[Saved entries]

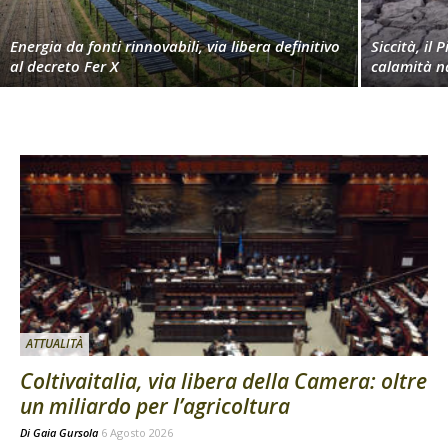
Energia da fonti rinnovabili, via libera definitivo
Siccità, il 
al decreto Fer X
calamità n
ATTUALITÀ
Coltivaitalia, via libera della Camera: oltre
un miliardo per l’agricoltura
Di
Gaia Gursola
6 Agosto 2026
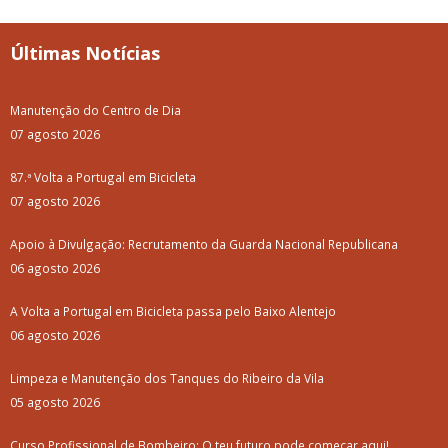
Últimas Notícias
Manutenção do Centro de Dia
07 agosto 2026
87.ª Volta a Portugal em Bicicleta
07 agosto 2026
Apoio à Divulgação: Recrutamento da Guarda Nacional Republicana
06 agosto 2026
A Volta a Portugal em Bicicleta passa pelo Baixo Alentejo
06 agosto 2026
Limpeza e Manutenção dos Tanques do Ribeiro da Vila
05 agosto 2026
Curso Profissional de Bombeiro: O teu futuro pode começar aqui!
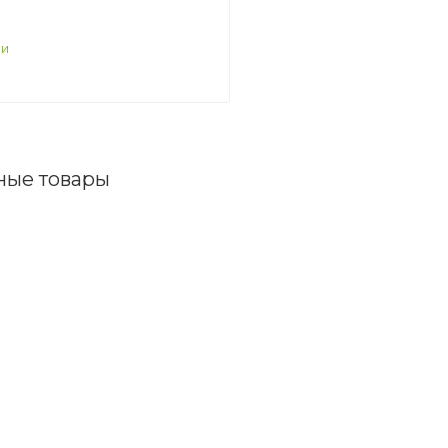
ИИ
ные товары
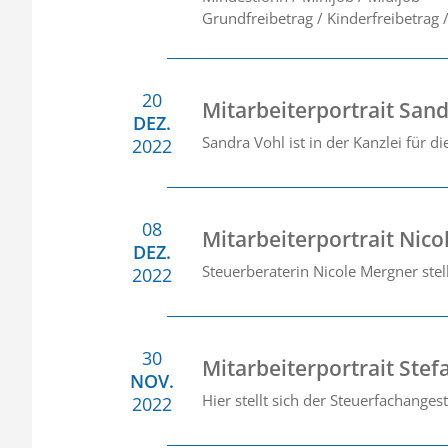
Grundfreibetrag / Kinderfreibetrag 
20
Mitarbeiterportrait San
DEZ.
Sandra Vohl ist in der Kanzlei für di
2022
08
Mitarbeiterportrait Nic
DEZ.
Steuerberaterin Nicole Mergner stell
2022
30
Mitarbeiterportrait Ste
NOV.
Hier stellt sich der Steuerfachanges
2022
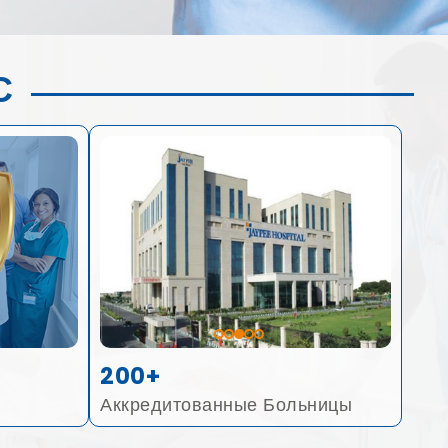
С
200+
Аккредитованные Больницы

**THE TASK**:
Reproduce every line of text from the listing above without changing a single character. Leave out the picture markers.

**RESULT OF THIS EXERCISE**:
Energia da fonti rinnovabili, via libera definitivo
Siccità, il 
al decreto Fer X
calamità n
ATTUALITÀ
Coltivaitalia, via libera della Camera: oltre
un miliardo per l’agricoltura
Di
Gaia Gursola
6 Agosto 2026
Últimas Notícias
Manutenção do Centro de Dia
07 agosto 2026
87.ª Volta a Portugal em Bicicleta
07 agosto 2026
Apoio à Divulgação: Recrutamento da Guarda Nacional Republicana
06 agosto 2026
A Volta a Portugal em Bicicleta passa pelo Baixo Alentejo
06 agosto 2026
Limpeza e Manutenção dos Tanques do Ribeiro da Vila
05 agosto 2026
Curso Profissional de Bombeiro: O teu futuro pode começar aqui!
ИИ
ные товары
Grundfreibetrag / Kinderfreibetrag 
20
Mitarbeiterportrait San
DEZ.
Sandra Vohl ist in der Kanzlei für di
2022
08
Mitarbeiterportrait Nic
DEZ.
Steuerberaterin Nicole Mergner stell
2022
30
Mitarbeiterportrait Ste
NOV.
Hier stellt sich der Steuerfachanges
2022
С
200+
Аккредитованные Больницы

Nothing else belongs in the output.